Ainsi, selon cette mission, c’est la solitude du professionnel dans ce travail qui engendre sa souffrance et lui donne un sentiment d’insécurité, qui lui-même sera susceptible d’aboutir à une réponse inadaptée. De plus, depuis une quinzaine d’année, la crainte des conséquences juridiques d’un défaut de signalement de mineur en danger s’est développée.

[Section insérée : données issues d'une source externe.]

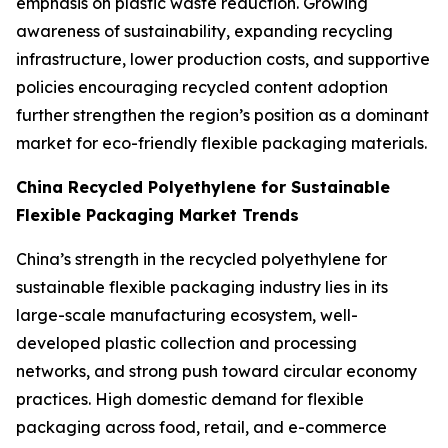
emphasis on plastic waste reduction. Growing
awareness of sustainability, expanding recycling
infrastructure, lower production costs, and supportive
policies encouraging recycled content adoption
further strengthen the region’s position as a dominant
market for eco-friendly flexible packaging materials.
China Recycled Polyethylene for Sustainable
Flexible Packaging Market Trends
China’s strength in the recycled polyethylene for
sustainable flexible packaging industry lies in its
large-scale manufacturing ecosystem, well-
developed plastic collection and processing
networks, and strong push toward circular economy
practices. High domestic demand for flexible
packaging across food, retail, and e-commerce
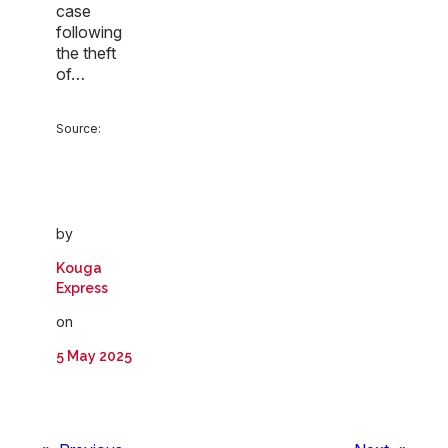
case
following
the theft
of…
Source:
by
Kouga
Express
on
5 May 2025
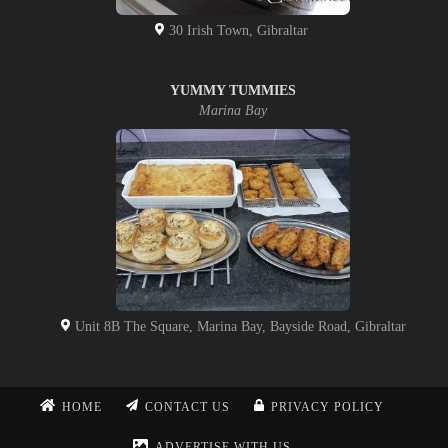
30 Irish Town, Gibraltar
YUMMY TUMMIES
Marina Bay
Unit 8B The Square, Marina Bay, Bayside Road, Gibraltar
HOME
CONTACT US
PRIVACY POLICY
ADVERTISE WITH US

L’un des médecins psychiatres évoquait les événements traumatiques (le plus souvent le décès du bébé) pour lesquels les équipes n’étaient pas « réparées » et qu’elles ne se sentaient pas capables d’affronter de nouveau. La position consiste alors à éviter les situations pour lesquelles le risque paraît trop important. Une auxiliaire de puériculture, dans un centre maternel, nous a ainsi expliqué le traumatisme subi par l’équipe quelques mois auparavant, un enfant a été brûlé dans sa chambre, sa mère l’ayant laissé seul en fermant la porte à clé, les secours ont été trop tardifs. A ma question, « avez-vous reçu une aide psychologique, enfin, l’ensemble du personnel,

après cet événement ? » elle m’a répondu que non. J’ai insisté, du fait que la structure

dispose de deux psychologues et assez surprise elle m’a dit « non, c’est pour les

patientes ». Cette maltraitance institutionnelle des personnels est frappante, alors

qu’aujourd’hui il est clair que tout événement traumatisant comme un décès dans une école entraîne la mise en place de groupes de parole ou d’aide psychologique pour l’ensemble des écoliers, parents et professionnels.

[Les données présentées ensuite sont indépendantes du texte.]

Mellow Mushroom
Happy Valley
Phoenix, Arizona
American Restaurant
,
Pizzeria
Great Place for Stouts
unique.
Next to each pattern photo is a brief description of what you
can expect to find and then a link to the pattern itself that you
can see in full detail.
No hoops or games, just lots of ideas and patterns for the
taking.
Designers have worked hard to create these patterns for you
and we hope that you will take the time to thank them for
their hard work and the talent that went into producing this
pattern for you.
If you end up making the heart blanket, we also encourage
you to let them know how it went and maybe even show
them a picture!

Une enquête du Conseil supérieur du travail social, ayant reçu plus de 20 000 réponses, exprime ainsi cette violence ressentie dans le cadre du travail : « Ce qui

semble alors le plus insupportable pour les travailleurs sociaux, ce qui les touche le plus directement, c’est la dévalorisation qu’ils peuvent ressentir sur le plan de la reconnaissance professionnelle : être en incapacité de répondre correctement à l’usager (16 %), vivre un sentiment d’impuissance (13 %), ne pas se sentir reconnu dans son travail (11 %), se sentir coupable (10 %) et être atteint dans l’estime de soi (7 %) » (Conseil supérieur du travail social, 2002), p.116.

En revenant en boomerang, ces peurs et ces représentations négatives des personnels vont amener des passages à l’acte, dans un souci de protection immédiate, avec des retraits d’enfants précipités, sans dialogue avec les parents.